* [Assignment]: Please return the passage of the film article below word for word, starting at "The Ballad of Andy Crocker is" and ending at "and Marvin Gaye.".

* [Document passage]:
[Start of section]

- DVD cover
- Genre: Drama
- Written by: Stuart Margolin
- Directed by: George McCowan
- Starring: Lee Majors Joey Heatherton Pat Hingle Jimmy Dean Barbara Leigh Jill Haworth Marvin Gaye Agnes Moorehead
- Music by: Billy May
- Country of origin: United States
- Original language: English

Production
- Executive producers: Aaron Spelling Danny Thomas
- Producer: Aaron Spelling
- Cinematography: Henry Cronjager Jr.
- Editor: Bob Lewis
- Running time: 74 minutes
- Production company: Thomas/Spelling Productions

Original release
- Network: ABC
- Release: November 18, 1969

= The Ballad of Andy Crocker =

The Ballad of Andy Crocker is a 1969 American made-for-television film produced by Thomas/Spelling Productions, which was first broadcast by ABC on November 18, 1969, in the anthology series ABC Movie of the Week.

The film tells the story of a young man's struggle to reclaim his life after fighting in the Vietnam War. It tells a surreal, allegorical tale, similarly to The Swimmer starring Burt Lancaster. Written by actor Stuart Margolin, the film is notable as being one of the first films to deal with the subject matter of Vietnam veterans "coming home". It is also noted for its unusual casting, which placed a number of noted musical artists in key acting roles, including Jimmy Dean and Marvin Gaye.

[End of section]

* [Material shown]:

[Start of section]

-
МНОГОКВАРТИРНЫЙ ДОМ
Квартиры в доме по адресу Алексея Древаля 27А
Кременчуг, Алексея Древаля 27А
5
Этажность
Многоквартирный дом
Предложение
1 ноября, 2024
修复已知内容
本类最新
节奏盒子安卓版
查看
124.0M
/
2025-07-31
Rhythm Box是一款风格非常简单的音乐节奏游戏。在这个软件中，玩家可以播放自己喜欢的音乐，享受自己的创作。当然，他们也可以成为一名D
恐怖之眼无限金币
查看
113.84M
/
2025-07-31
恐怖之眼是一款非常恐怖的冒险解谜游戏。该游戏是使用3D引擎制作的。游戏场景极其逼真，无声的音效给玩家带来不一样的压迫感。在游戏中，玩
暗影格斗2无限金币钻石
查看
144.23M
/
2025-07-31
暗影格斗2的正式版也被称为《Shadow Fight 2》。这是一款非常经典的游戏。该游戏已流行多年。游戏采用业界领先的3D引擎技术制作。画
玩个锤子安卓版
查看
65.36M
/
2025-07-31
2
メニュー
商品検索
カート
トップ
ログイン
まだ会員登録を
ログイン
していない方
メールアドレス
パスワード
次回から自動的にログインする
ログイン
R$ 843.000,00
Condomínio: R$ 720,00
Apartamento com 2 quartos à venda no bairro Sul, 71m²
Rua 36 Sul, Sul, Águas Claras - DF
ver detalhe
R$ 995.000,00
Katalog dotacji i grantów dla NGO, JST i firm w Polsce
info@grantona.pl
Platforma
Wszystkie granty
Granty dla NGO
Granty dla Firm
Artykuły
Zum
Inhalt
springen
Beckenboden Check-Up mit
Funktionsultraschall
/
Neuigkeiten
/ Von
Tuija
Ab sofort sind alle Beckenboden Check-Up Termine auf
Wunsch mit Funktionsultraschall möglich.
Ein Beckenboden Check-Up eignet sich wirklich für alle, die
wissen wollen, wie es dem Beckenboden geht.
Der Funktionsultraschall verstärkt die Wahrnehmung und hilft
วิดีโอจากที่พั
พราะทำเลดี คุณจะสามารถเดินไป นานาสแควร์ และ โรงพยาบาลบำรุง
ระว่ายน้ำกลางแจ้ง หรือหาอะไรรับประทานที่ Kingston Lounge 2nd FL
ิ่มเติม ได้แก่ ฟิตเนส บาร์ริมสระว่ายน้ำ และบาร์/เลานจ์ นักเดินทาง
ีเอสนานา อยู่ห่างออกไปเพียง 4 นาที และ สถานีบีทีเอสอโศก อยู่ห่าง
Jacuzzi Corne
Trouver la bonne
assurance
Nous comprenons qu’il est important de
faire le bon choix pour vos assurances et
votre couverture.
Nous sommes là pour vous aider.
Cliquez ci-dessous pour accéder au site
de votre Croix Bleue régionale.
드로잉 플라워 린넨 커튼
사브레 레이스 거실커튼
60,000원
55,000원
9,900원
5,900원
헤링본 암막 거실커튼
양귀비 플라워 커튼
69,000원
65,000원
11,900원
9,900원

[End of section]

* [Problem solution]:
The Ballad of Andy Crocker is a 1969 American made-for-television film produced by Thomas/Spelling Productions, which was first broadcast by ABC on November 18, 1969, in the anthology series ABC Movie of the Week.

The film tells the story of a young man's struggle to reclaim his life after fighting in the Vietnam War. It tells a surreal, allegorical tale, similarly to The Swimmer starring Burt Lancaster. Written by actor Stuart Margolin, the film is notable as being one of the first films to deal with the subject matter of Vietnam veterans "coming home". It is also noted for its unusual casting, which placed a number of noted musical artists in key acting roles, including Jimmy Dean and Marvin Gaye.